# Recommendation for windshield sun shade



## MP81 (Jul 20, 2015)

Welcome! 

We have two Covercraft UVS100 sunshades (one for the Cruze and one for the Cobalt), and I bought a third for my brother's Buick - they're custom fit, and very high quality. Not the cheapest, but you definitely get what you pay for.


----------



## sparkman (Oct 15, 2015)

https://www.walmart.com/ip/Chevy-Accordion-Sunshade/51240722

Bought this one, fits fine, looks good, and does it's job. 

No need to pay more.


----------



## Tomko (Jun 1, 2013)

CoverCraft makes a quality product. Never been disappointed with them.


----------



## Tomko (Jun 1, 2013)

I've also dealt with coverking for custom fit products and they too have been fully satisfactory.


----------



## jmsanti (Feb 4, 2015)

Another vote for Covercraft. Expensive yet really blocks the heat from the sun.


----------



## obermd (Mar 3, 2012)

I have a Weathertech that fits and holds nicely. It rolls up when not in use so there is some curl.


----------



## Premier17 (May 20, 2017)

Sorry for replying to such an old thread, I"m just new to the board and going through them.  My previous car was a 2013 Buick Verano, and I kept the sun shade from that car. It was custom made to fit perfectly (and it did!) I kept the shade when I traded in the Buick, and it fits very nicely in the Cruze! I am happy about that.


----------



## Mattd04639 (Jun 10, 2017)

MP81 said:


> Welcome!
> 
> We have two Covercraft UVS100 sunshades (one for the Cruze and one for the Cobalt), and I bought a third for my brother's Buick - they're custom fit, and very high quality. Not the cheapest, but you definitely get what you pay for.

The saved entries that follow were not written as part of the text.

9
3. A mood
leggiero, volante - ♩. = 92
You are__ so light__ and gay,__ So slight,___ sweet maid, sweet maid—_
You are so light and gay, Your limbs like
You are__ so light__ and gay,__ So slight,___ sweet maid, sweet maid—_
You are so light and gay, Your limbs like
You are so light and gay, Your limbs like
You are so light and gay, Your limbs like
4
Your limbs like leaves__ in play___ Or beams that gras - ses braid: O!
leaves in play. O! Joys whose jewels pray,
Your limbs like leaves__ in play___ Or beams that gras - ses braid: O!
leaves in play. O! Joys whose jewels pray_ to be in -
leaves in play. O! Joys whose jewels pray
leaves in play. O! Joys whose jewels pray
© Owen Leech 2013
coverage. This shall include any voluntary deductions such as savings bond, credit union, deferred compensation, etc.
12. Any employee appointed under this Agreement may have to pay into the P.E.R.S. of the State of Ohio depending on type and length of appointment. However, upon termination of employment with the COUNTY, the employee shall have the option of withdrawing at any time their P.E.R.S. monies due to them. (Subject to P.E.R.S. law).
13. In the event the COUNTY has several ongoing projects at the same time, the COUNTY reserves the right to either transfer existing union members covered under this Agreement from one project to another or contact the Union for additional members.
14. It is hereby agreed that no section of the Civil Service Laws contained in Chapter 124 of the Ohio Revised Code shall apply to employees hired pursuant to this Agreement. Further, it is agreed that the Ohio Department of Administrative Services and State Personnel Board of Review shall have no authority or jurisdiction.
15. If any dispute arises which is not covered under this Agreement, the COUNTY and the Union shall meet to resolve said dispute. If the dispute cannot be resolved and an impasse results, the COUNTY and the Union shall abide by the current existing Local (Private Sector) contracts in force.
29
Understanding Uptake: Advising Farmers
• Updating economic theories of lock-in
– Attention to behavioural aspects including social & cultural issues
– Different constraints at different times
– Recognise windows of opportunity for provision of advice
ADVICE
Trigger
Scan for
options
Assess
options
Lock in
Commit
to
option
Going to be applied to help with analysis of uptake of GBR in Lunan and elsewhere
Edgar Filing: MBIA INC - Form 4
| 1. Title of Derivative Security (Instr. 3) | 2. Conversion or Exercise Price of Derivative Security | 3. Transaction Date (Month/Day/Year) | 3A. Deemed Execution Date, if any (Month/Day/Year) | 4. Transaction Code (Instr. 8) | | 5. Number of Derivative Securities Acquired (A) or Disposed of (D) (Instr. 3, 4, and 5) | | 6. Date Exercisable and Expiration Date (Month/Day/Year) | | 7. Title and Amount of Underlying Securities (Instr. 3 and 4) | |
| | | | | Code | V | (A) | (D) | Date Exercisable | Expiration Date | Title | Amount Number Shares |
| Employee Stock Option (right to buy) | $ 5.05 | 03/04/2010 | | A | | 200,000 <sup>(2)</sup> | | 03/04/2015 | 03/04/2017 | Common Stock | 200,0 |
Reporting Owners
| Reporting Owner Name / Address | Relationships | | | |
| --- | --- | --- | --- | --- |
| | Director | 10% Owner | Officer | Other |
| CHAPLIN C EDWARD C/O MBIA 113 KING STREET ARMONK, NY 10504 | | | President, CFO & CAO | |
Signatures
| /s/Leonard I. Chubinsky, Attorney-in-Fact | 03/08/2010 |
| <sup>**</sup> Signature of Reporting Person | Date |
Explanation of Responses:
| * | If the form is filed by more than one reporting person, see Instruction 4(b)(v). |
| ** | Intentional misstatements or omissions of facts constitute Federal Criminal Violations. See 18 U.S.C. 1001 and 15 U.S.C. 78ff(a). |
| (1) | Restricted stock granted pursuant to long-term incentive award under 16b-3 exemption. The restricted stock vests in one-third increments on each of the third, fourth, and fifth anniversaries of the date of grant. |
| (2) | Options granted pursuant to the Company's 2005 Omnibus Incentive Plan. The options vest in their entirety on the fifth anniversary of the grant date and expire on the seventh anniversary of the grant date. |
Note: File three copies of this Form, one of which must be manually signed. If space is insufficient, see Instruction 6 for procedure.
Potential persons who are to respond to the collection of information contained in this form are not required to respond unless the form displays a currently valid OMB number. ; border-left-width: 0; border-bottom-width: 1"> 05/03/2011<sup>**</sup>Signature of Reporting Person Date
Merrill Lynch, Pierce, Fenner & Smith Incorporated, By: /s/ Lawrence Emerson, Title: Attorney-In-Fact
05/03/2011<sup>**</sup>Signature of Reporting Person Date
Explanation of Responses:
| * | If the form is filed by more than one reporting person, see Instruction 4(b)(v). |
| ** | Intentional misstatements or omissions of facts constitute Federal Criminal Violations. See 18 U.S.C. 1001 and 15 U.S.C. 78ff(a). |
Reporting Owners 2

I just got a Covercraft UVS100 for my 10-day old Cruze. I like the fact that it fits the windshield perfectly, but (given its rigidity), It's left a couple scuff marks on my dashboard.


----------



## carid (Jul 20, 2011)

You can choose from several options for your Cruze, but like others said, Covercraft is the most popular. This custom patterned sunscreen not only helps reduce the interior temperature when it's hot outside, it also helps protect the vehicle interior from damaging UV rays that enter through the front windshield all year long.


----------